И все же следует признать, что Сирия, перемешавшая храмы, забывшая войну, которую во времена хаоса вели самец и самка, а также войны, что феаки или финикийцы-несемиты вели в прежние времена с семитами не из-за идеи самца и самки, а из-за мужского и женского начала; Сирия, примирившая в своих храмах оба принципа и их многочисленные воплощения, — эта Сирия все-таки обладает чувством некоторой естественной магии, верит в чудеса и обретает их; но превыше всего она хранит идею магии, не имеющей естественного происхождения: она верит в зоны разума, в мистические линии влияний, в нечто, вроде блуждающего магнетизма, принимающего определенную форму, которую затем выражает фигурами на картах варварского неба, и которую невозможно увидеть на астрономических картах.

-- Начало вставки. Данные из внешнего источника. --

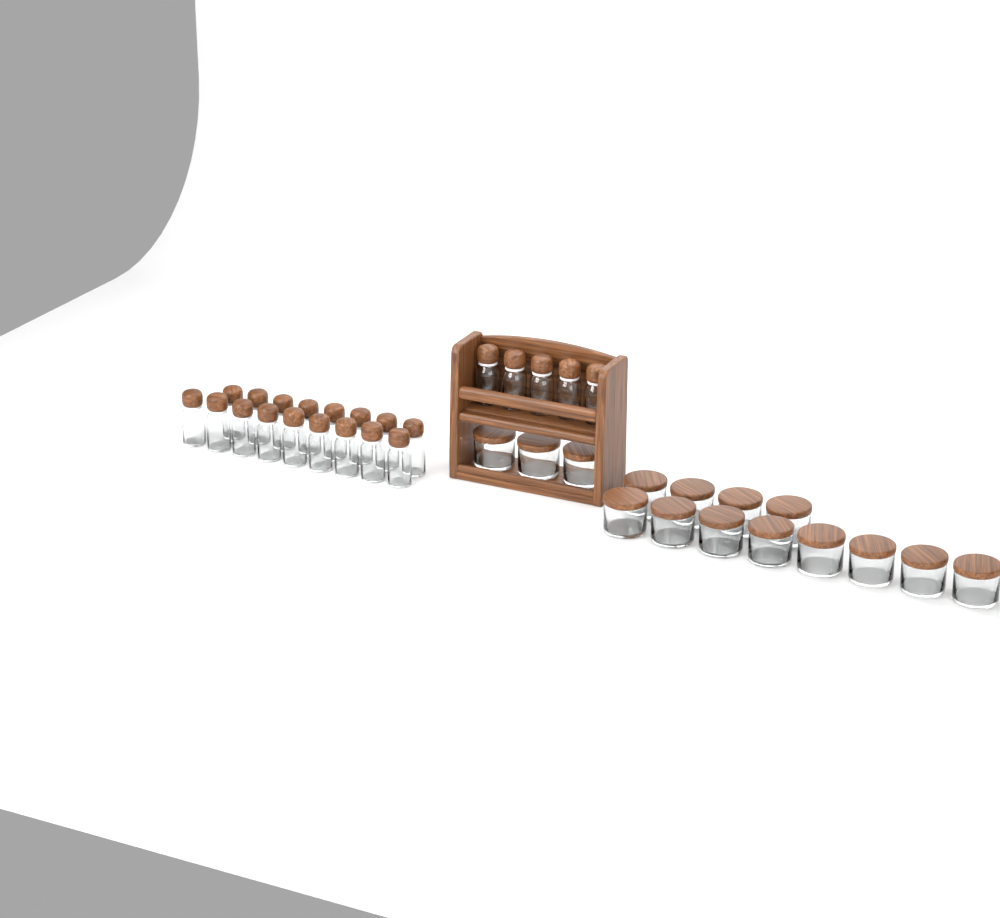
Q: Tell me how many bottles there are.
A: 22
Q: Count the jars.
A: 15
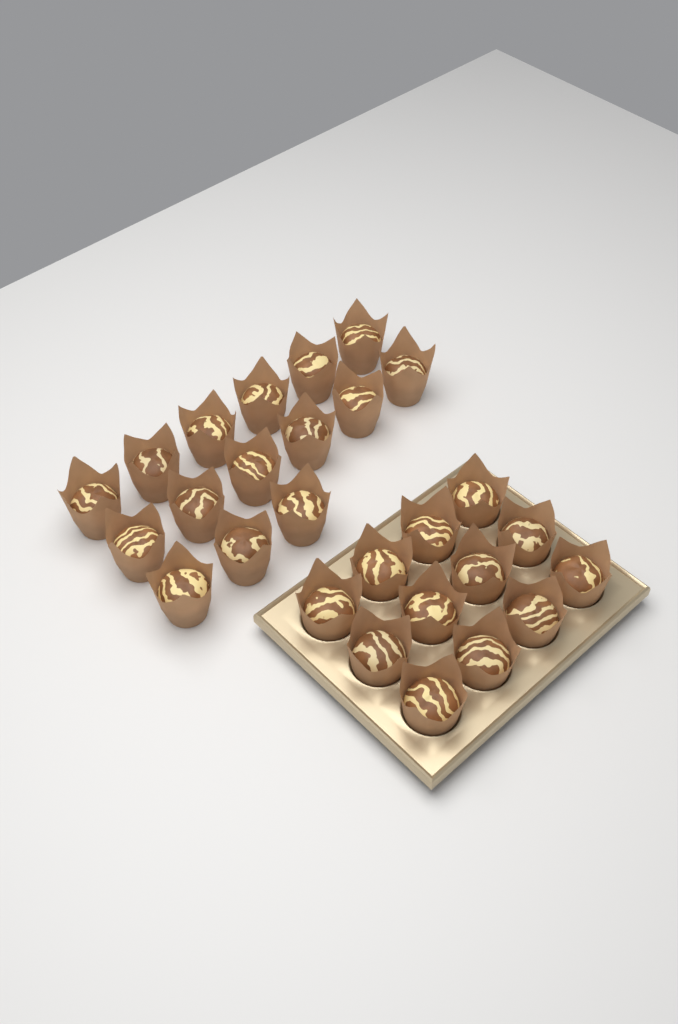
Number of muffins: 27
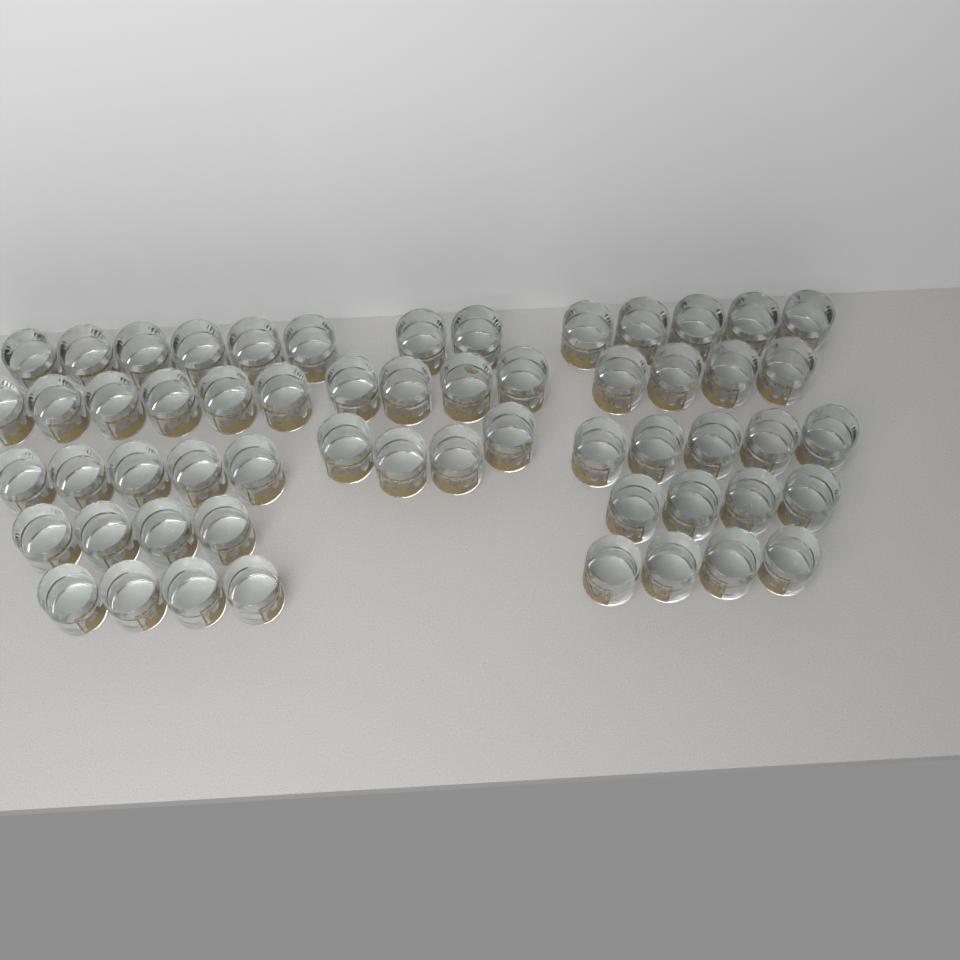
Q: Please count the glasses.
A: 57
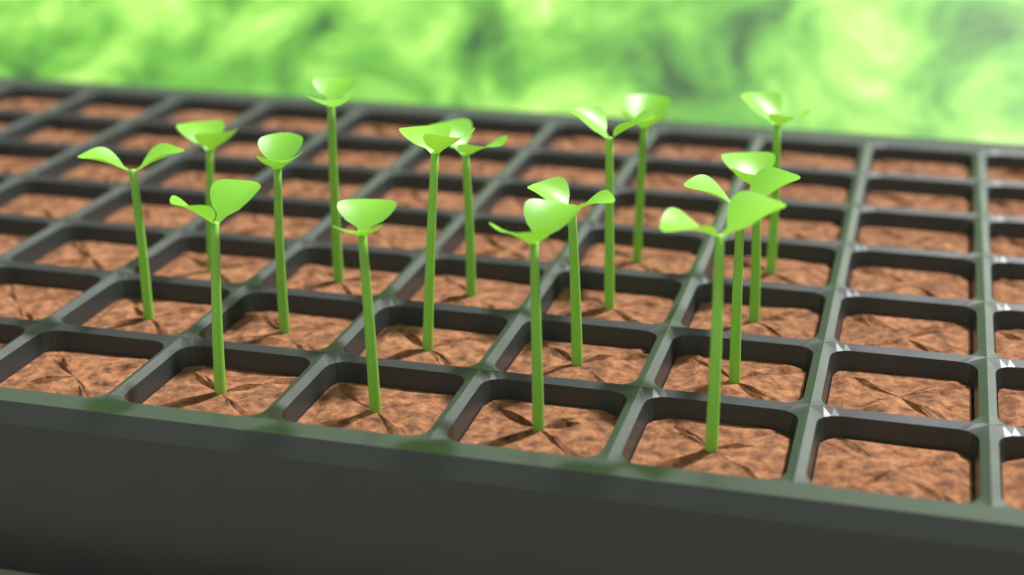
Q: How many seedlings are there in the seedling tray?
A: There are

В обозримом фрагменте Истории единственной в своем роде женщиной, ставшей воплощением этой магии и этих войн, была Юлия Домна.

В слиянии реального и ирреального она возносит свои грандиозные видения, которые подпитываются снизу дыханием говорящих камней, и все чудесное для нее становится и украшением, и зеркалом.

Именно Юлия Домна затеяла, разожгла и породила войны, чтобы они служили ее женским амбициям и идеям превосходства, она же ответственна за то нагромождение чудес, которыми заполнена книга «Жизнь Аполлония Тианского», написанная Филостратом[51]; Аполлоний Тианский — тот белый, который обозначает духовность земли знаками, оставленными в гробницах.

Я прощаю Юлию Домну за то, что она вышла замуж за римского безумца по имени Септимий Север; я прощаю ей также ее сыновей, еще более безумных и преступных, чем их отец. Я прощаю ее только из-за написанной по ее приказу книги «Жизнь Аполлония Тианского», которую я цитирую.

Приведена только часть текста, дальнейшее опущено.